_YOUR ASSIGNMENT:_ Below are lines of data, and only some are wanted. Please repeat exactly those from the line that has "Unitarian Universalist Association." through the line that has "Preface to the 1981 Edition".

Stored data entries
···

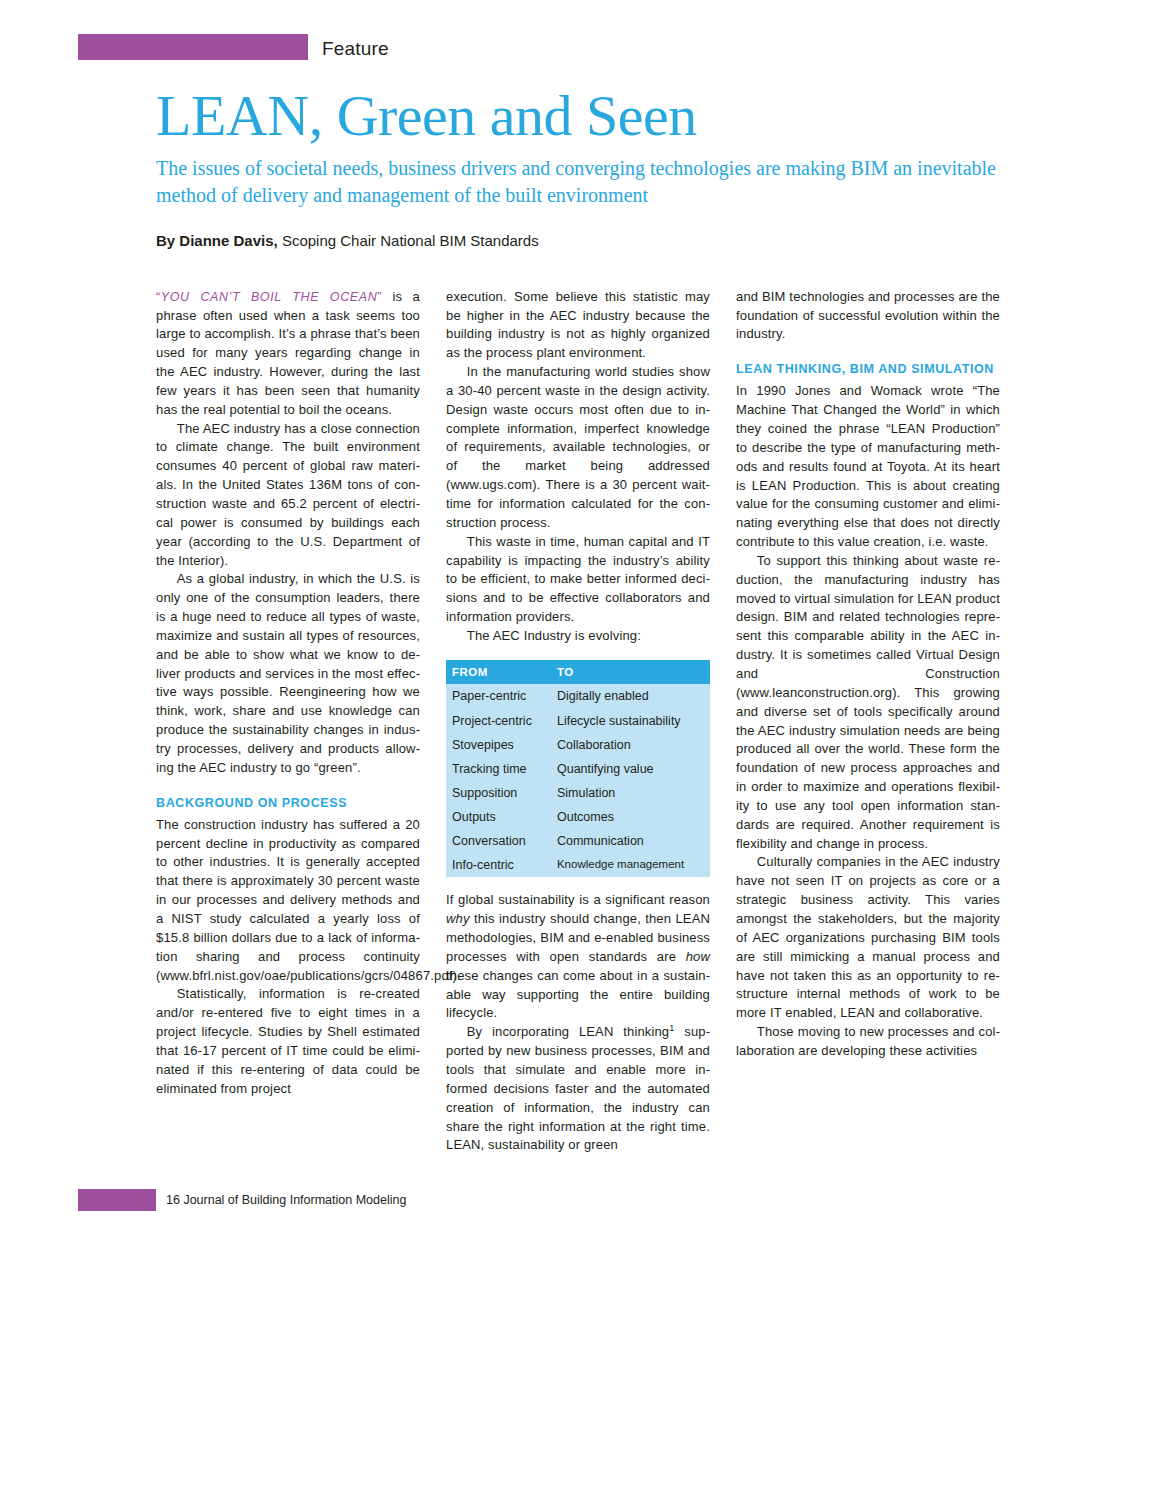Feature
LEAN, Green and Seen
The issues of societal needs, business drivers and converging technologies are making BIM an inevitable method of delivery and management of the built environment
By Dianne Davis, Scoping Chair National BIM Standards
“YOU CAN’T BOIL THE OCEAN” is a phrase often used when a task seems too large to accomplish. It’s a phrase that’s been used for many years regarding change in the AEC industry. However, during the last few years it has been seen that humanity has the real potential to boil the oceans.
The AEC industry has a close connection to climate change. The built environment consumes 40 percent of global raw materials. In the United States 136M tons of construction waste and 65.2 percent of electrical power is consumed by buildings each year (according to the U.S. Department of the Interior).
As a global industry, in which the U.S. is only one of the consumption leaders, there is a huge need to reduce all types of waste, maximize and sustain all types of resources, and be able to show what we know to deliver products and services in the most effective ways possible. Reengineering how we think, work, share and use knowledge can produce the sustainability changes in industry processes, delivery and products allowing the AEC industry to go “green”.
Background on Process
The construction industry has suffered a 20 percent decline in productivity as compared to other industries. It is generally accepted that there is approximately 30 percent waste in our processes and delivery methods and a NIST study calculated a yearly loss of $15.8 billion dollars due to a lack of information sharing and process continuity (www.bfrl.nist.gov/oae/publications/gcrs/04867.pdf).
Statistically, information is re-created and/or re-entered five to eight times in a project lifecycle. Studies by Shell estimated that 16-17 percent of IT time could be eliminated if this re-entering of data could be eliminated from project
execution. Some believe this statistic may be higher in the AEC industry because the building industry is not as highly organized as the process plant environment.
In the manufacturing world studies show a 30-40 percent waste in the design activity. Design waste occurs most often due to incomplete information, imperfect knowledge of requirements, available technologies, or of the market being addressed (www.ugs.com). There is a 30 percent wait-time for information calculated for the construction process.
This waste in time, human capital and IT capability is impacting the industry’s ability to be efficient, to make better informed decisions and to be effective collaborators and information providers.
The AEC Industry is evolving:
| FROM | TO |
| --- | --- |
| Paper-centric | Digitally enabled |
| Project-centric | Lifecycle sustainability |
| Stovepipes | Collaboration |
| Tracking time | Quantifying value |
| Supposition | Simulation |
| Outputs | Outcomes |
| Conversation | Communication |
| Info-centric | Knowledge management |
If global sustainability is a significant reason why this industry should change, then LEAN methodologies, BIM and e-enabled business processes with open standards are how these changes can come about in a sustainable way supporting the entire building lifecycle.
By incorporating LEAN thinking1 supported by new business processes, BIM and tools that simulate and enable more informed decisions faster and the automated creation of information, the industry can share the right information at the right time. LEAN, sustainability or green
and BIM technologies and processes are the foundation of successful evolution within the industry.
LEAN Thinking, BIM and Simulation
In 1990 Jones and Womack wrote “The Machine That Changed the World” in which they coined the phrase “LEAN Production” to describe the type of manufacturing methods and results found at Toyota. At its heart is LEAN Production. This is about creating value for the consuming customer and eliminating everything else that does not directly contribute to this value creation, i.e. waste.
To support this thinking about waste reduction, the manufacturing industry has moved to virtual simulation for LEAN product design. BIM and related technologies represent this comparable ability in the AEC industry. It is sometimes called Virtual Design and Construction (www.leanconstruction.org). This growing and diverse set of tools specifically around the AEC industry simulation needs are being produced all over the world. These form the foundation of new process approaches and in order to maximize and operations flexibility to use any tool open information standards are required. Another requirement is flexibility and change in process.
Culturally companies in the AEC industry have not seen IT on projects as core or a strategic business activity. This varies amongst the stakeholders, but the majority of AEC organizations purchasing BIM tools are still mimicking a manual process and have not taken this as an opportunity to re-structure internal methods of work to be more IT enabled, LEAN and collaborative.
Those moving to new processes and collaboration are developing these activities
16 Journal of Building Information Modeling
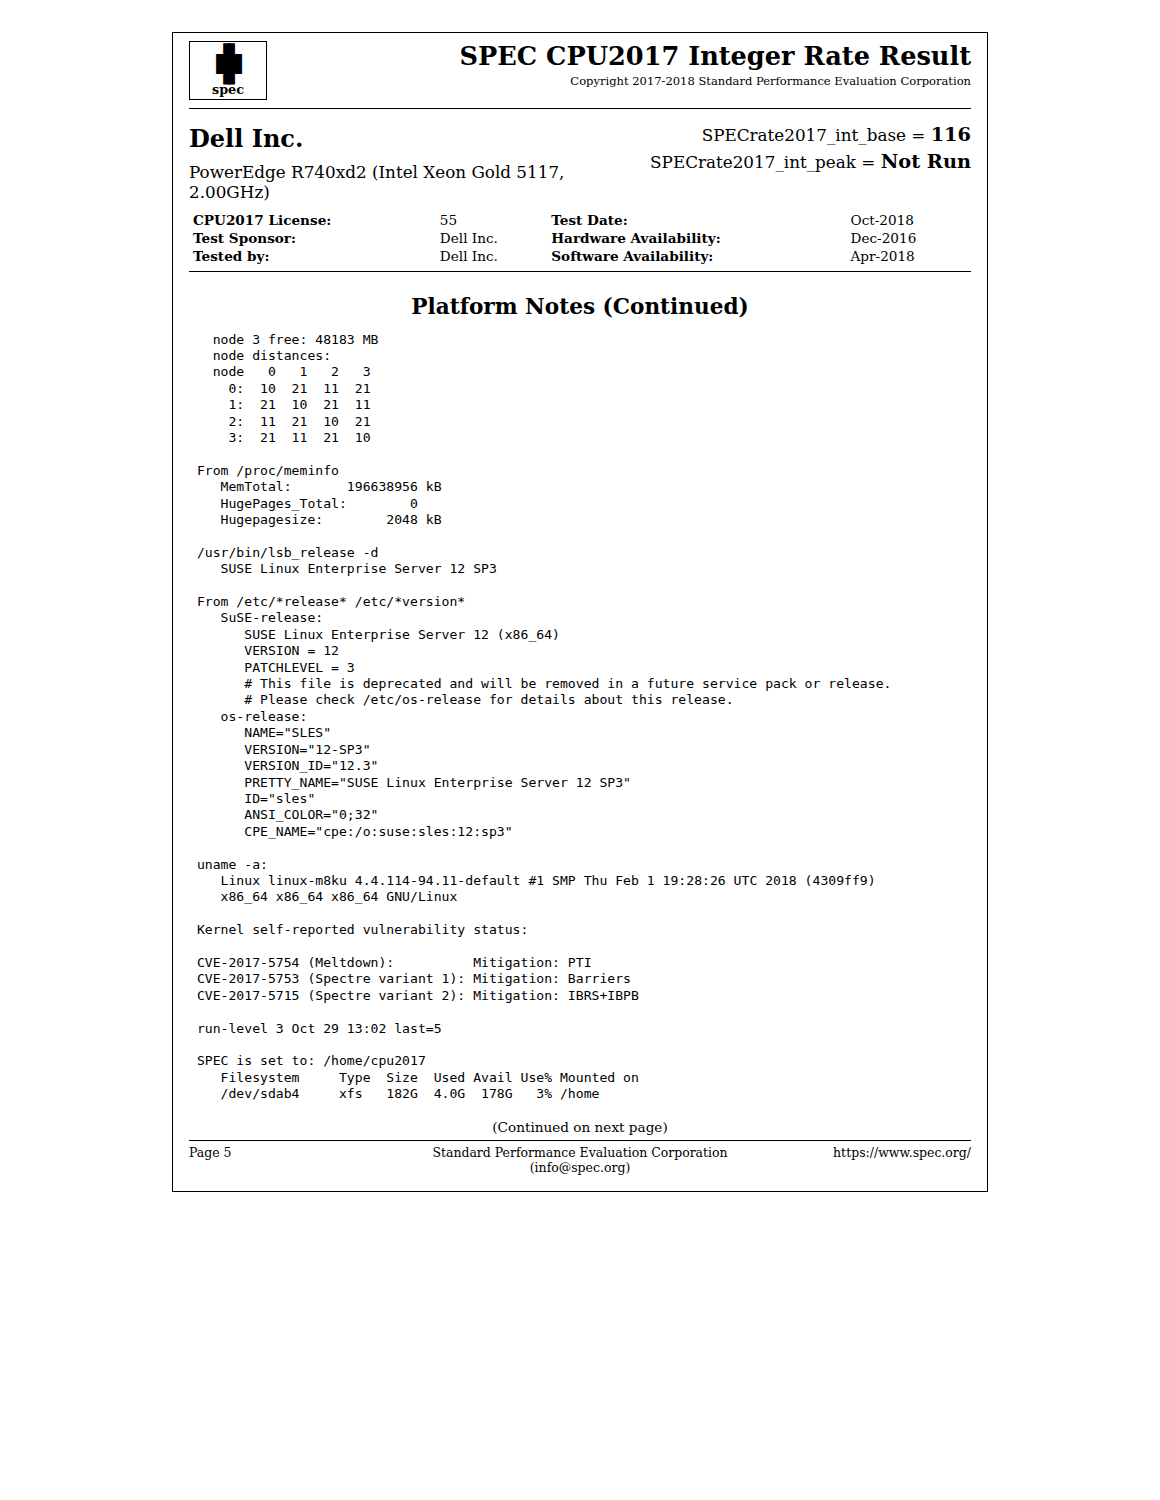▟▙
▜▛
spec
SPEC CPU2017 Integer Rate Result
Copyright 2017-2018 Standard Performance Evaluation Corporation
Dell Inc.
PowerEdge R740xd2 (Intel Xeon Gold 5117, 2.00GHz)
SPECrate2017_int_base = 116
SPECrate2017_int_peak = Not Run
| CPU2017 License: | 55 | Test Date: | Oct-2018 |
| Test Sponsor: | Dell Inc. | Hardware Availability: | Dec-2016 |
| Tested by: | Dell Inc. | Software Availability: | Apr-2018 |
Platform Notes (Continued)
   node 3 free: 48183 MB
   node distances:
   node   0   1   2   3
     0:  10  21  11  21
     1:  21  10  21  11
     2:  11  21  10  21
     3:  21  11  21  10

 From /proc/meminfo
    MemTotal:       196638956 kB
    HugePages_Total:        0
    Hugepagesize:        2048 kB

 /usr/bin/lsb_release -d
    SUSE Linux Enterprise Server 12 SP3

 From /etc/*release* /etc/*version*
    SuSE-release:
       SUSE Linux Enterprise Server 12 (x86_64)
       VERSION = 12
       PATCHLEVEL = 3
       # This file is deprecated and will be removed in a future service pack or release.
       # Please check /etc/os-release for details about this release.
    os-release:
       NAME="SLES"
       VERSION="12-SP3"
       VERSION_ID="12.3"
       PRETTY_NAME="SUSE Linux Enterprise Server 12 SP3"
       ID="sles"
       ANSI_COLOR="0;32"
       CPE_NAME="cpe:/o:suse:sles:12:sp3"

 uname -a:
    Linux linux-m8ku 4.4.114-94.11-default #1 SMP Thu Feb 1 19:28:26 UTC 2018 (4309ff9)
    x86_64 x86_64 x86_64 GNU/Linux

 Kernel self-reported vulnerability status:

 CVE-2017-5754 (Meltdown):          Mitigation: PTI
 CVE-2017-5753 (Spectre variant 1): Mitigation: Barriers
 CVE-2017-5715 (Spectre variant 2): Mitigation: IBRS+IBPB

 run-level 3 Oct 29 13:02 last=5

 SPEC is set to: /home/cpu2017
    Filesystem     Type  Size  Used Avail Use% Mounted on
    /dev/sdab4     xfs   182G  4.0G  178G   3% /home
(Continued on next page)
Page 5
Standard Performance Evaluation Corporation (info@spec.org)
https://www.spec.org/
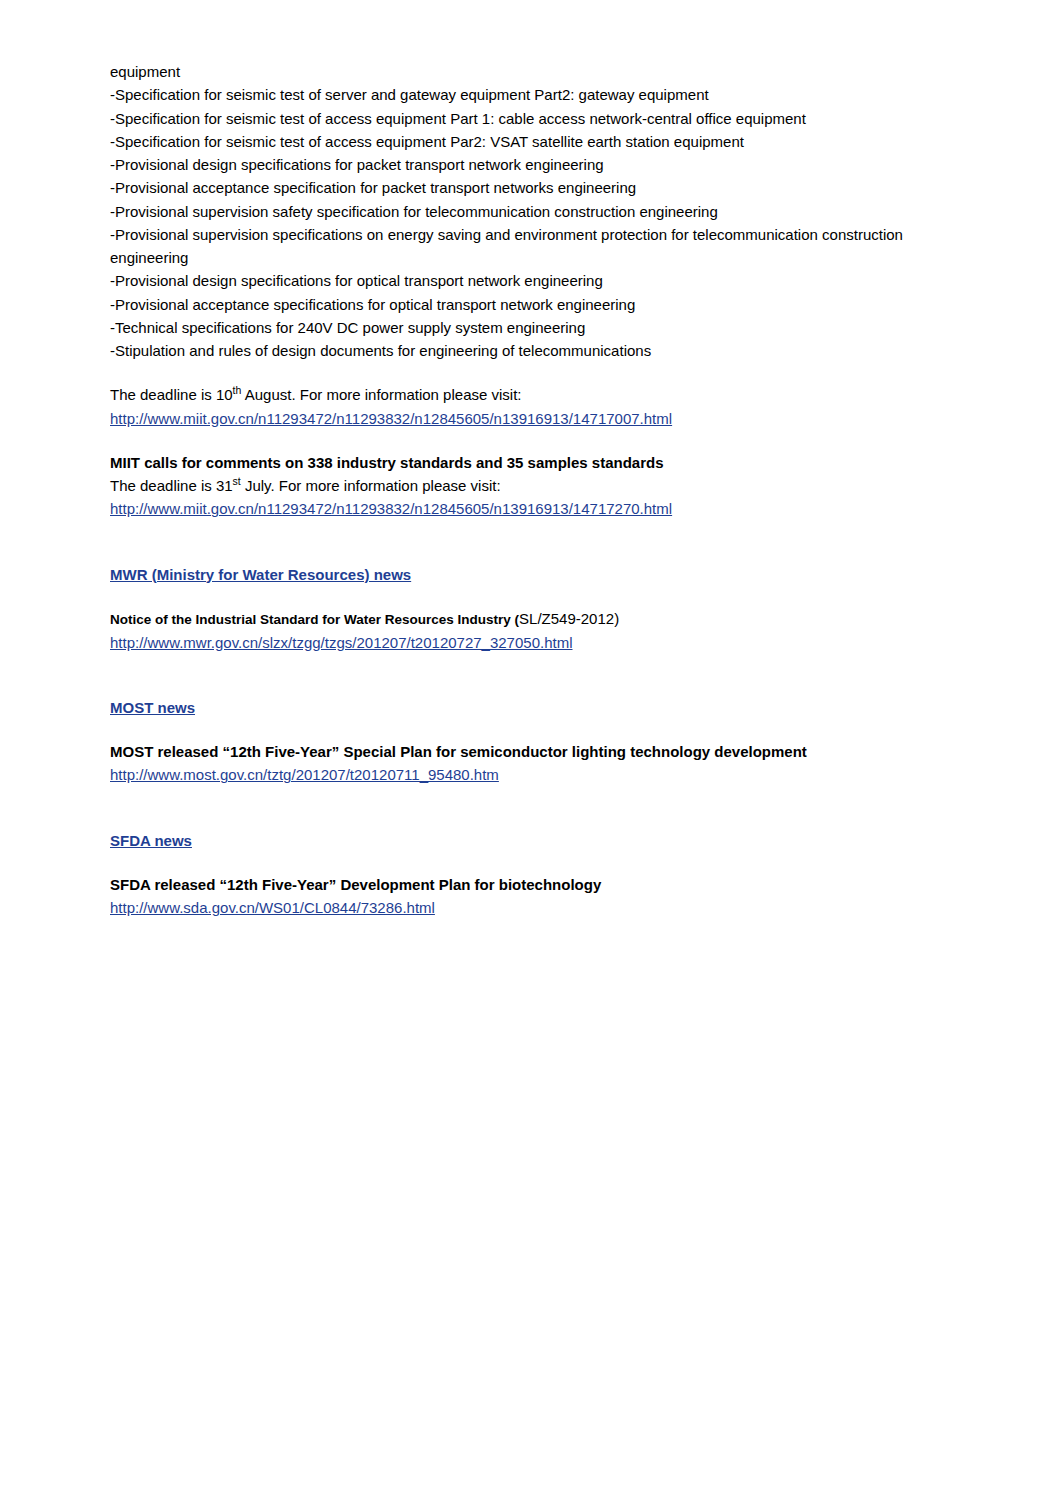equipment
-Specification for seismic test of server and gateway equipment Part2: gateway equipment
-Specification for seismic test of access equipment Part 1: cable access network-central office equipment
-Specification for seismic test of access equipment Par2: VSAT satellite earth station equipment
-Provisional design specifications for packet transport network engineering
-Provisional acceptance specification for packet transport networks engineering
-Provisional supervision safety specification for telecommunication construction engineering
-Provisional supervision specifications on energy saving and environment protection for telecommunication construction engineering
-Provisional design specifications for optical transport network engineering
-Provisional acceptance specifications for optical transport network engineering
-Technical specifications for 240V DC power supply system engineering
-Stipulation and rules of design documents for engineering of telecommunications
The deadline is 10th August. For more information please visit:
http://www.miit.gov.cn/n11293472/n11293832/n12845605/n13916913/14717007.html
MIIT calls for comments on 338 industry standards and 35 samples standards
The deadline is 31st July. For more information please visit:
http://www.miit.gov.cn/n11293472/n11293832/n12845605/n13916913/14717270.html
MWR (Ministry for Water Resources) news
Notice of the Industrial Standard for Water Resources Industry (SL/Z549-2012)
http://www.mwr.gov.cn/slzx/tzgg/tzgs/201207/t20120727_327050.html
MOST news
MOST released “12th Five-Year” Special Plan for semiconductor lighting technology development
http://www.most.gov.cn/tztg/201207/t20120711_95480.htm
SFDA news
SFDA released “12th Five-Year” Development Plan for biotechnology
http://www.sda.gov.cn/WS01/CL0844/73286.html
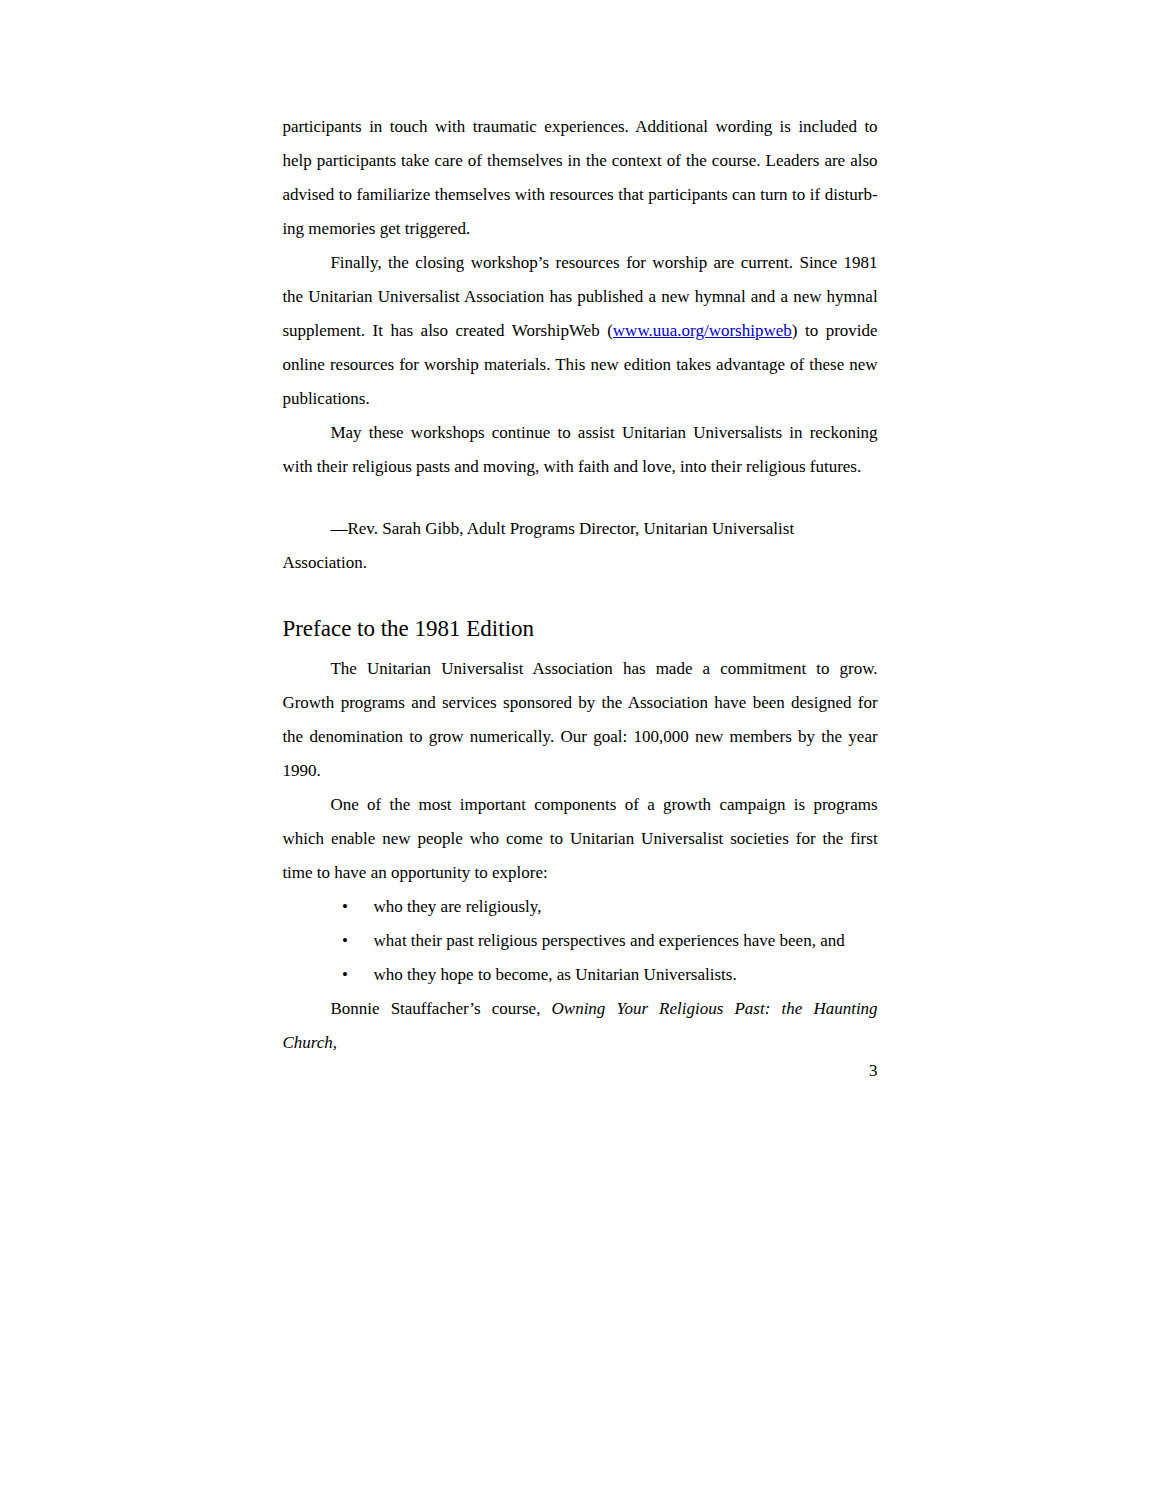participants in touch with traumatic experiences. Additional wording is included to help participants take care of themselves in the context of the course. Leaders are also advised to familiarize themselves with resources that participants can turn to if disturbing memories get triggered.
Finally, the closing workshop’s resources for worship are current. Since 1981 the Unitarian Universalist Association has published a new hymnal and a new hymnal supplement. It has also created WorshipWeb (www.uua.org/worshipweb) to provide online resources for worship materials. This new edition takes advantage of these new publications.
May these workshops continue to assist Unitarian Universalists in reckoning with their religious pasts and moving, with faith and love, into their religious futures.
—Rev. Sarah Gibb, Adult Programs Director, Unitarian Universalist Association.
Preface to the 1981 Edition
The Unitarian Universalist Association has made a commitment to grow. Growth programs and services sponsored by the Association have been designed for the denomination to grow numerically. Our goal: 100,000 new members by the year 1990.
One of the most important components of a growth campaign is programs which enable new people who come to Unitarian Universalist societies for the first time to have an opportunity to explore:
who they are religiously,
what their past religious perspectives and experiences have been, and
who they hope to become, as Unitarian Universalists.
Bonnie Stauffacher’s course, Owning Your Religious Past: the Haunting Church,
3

···

_EXERCISE RESULT:_
—Rev. Sarah Gibb, Adult Programs Director, Unitarian Universalist Association.
Preface to the 1981 Edition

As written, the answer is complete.